[racket] This is too clumsy. Is there a better way?
On Jul 13, 2012, at 9:02 AM, Rouben Rostamian wrote:
> The function `all-lower-case?' defined below takes a string and
> returns #f if the string has at least one uppercase alphabetic
> character, else returns #t.
>
> Examples:
> (all-lower-case? "asdf12#@") => #t
> (all-lower-case? "asDf12#@") => #f
Then a better name would be no-upper-case? . I would expect (all-lower-case? "asdf12#@") to return false.
> Here is how I have written it:
>
> (define (all-lower-case? str)
> (not (memq #t
> (map (lambda (i)
> (if (and (char-alphabetic? i) (char-upper-case? i))
> #t #f))
> (string->list str)))))
For starters, I would replace
(if (and (char-alphabetic? i) (char-upper-case? i))
#t #f)
with the logically equivalent
(and (char-alphabetic? i) (char-upper-case? i))
(As a general rule of thumb, Boolean-valued functions are usually shorter and simpler if you write them WITHOUT conditionals.)
Second, since char-upper-case? is a subset of char-alphabetic?, you can simplify this further to
(char-upper-case? i)
※ ※ ※
# Requirements
[a] In the Racket mailing-list post above, what name does the reply suggest for the function instead of `all-lower-case?`?
[b] In the Racket mailing-list post, rewrite the paragraph that begins "The function `all-lower-case?' defined below" as one shorter sentence that keeps its main facts.
[c] Write the next part of the Racket mailing-list post, picking up after its final line.
※ ※ ※
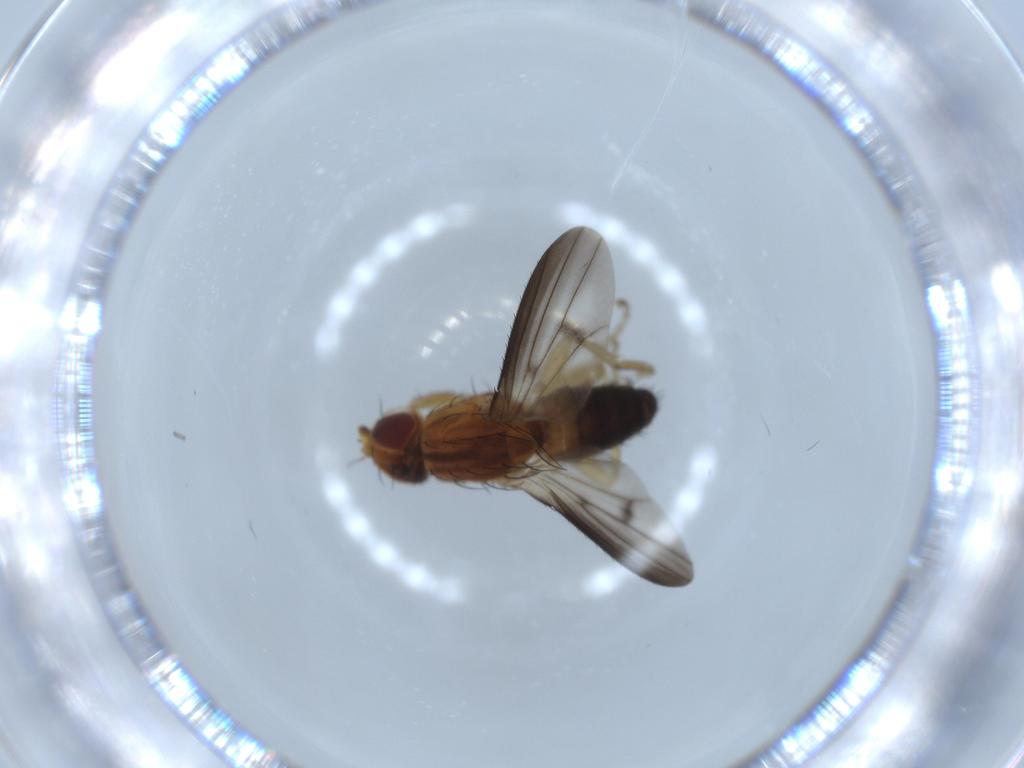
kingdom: Animalia
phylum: Arthropoda
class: Insecta
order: Diptera
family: Heleomyzidae
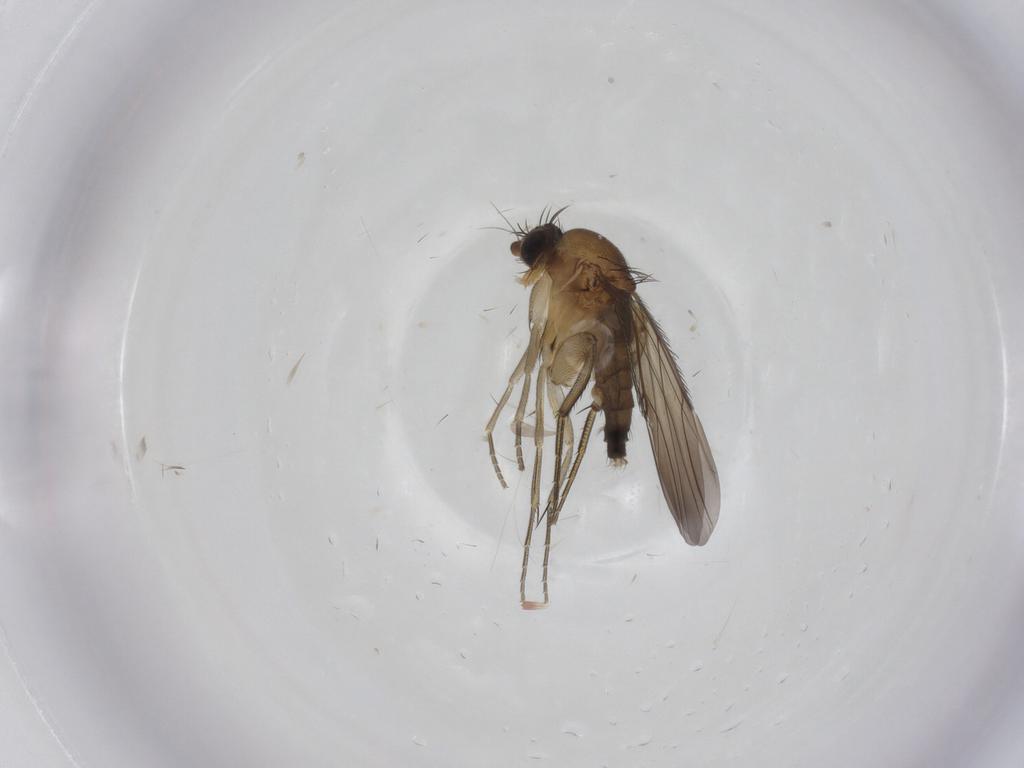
※ ※ ※
# Answers per task
[a] It suggests `no-upper-case?`.

[b] `all-lower-case?` takes a string and returns #f if the string contains at least one uppercase alphabetic character, and #t otherwise.

[c]
which is just a single function, so you can now drop the "lambda" and just say
(map char-upper-case? ...)
You can also replace
(memq #t (map F L))
with
(ormap F L)
So the new definition is
(define (no-upper-case? str)
(not (ormap char-upper-case? (string->list str))))
> This looks rather clumsy to me. I am converting the string into
> a list of characters, then I check the case of each character
> and issue the requisite verdict.
We're still doing the exact same thing, but in a whole lot less code -- indeed, the code is very nearly a rewording of the purpose statement. As a bonus, it's also more efficient, since "ormap" does short-circuit evaluation: as soon as it finds an upper-case letter, it stops without looking at the rest of the string.
Another, weirder and less efficient but even shorter, definition is
(define (no-upper-case? str)
(string=? str (string-downcase str)))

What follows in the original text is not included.